Preparation and Structural Analysis of a Sialo-Oligosaccharide from Glycophorin in Carp Red Blood Cell (RBC) Membranes
Main Article Content
Abstract
Glycophorins (GPs) in the red blood cell (RBC) membranes of carp (Cyprinus carpio L.) exhibit bacteriostatic activity against various gram-negative and gram-positive bacteria. This antibacterial property is attributed to a sialo-oligosaccharide. For a structural analysis of this O-linked sialo-oligosaccharide, it is necessary to prepare and purify the oligosaccharide from carp GPs. To prepare sialo-oligosaccharides, RBC membrane proteins were solubilized, and anion exchange column chromatography was performed to obtain the GPs. The GP yield from carp RBC membranes was ca.100% as total sialic acid. Then, released oligosaccharides were obtained from GP preparation by β-elimination. Second, the resulting oligosaccharide fraction was separated into two sialo-oligosaccharide components (P-1 and P-2) using the same anion exchange column. The oligosaccharide preparations that contained high amounts of NaCl were desalted with an activated charcoal column combined with ammonium bicarbonate in acetonitrile as an eluent. Using NMR to analyse the structure of the antimicrobial P-1, we determined the alignment of each proton and C1 carbon.
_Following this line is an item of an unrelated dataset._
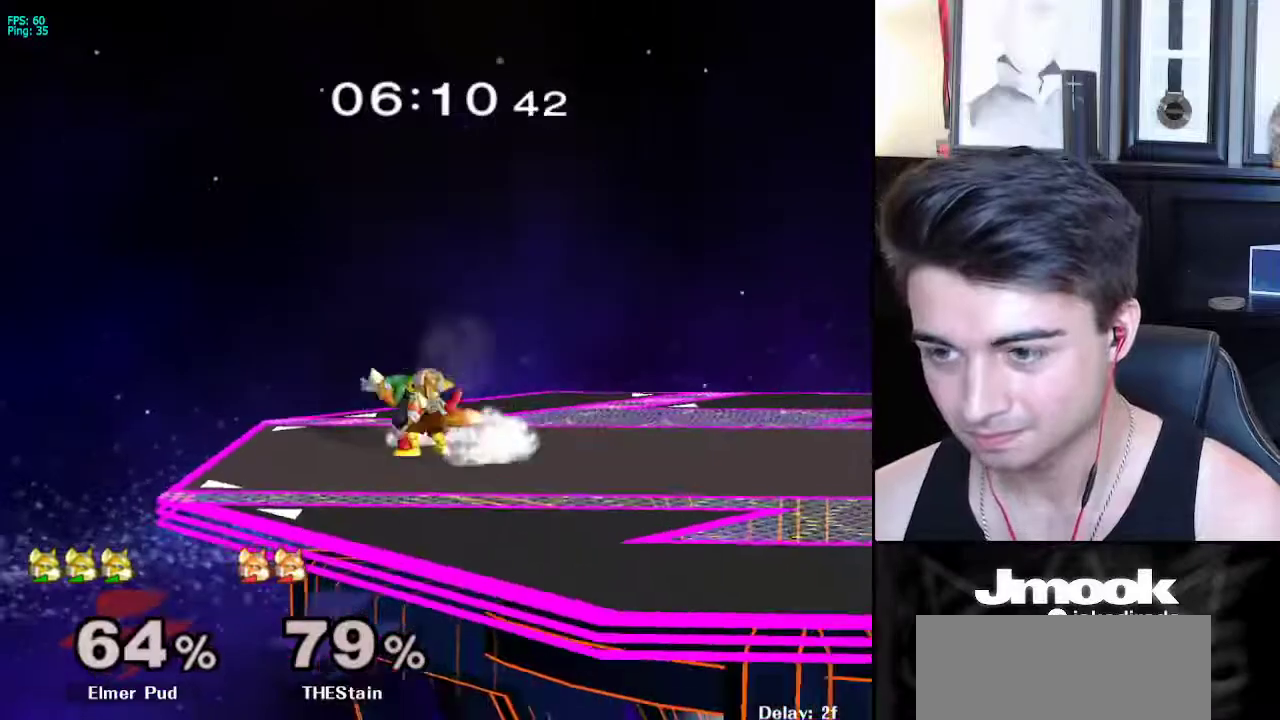
{"buttons": [], "left_stick": "center", "right_stick": "center", "events": [[83, "left_stick", "down"], [117, "B", "down"], [217, "B", "up"], [233, "left_stick", "center"]]}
To determine the linkage sites, we performed GC-MS using the permethylated P-1. Lastly, we determined that the structure of P-1 was NeuGcα2→6 (Fucα1→4) (Glcα1→3) Galβ1→4GalNAc-ol.
Keywords:
carp, glycophorin, sialo-oligosaccharide, column chromatography, NMR, GC‒MS
Article Details
How to Cite
AOKI, Takahiko.
Preparation and Structural Analysis of a Sialo-Oligosaccharide from Glycophorin in Carp Red Blood Cell (RBC) Membranes.
Medical Research Archives, [S.l.], v. 11, n. 3, mar. 2023.
ISSN 2375-1924.
Available at: <https://esmed.org/MRA/mra/article/view/3644>. Date accessed: 20 apr. 2024.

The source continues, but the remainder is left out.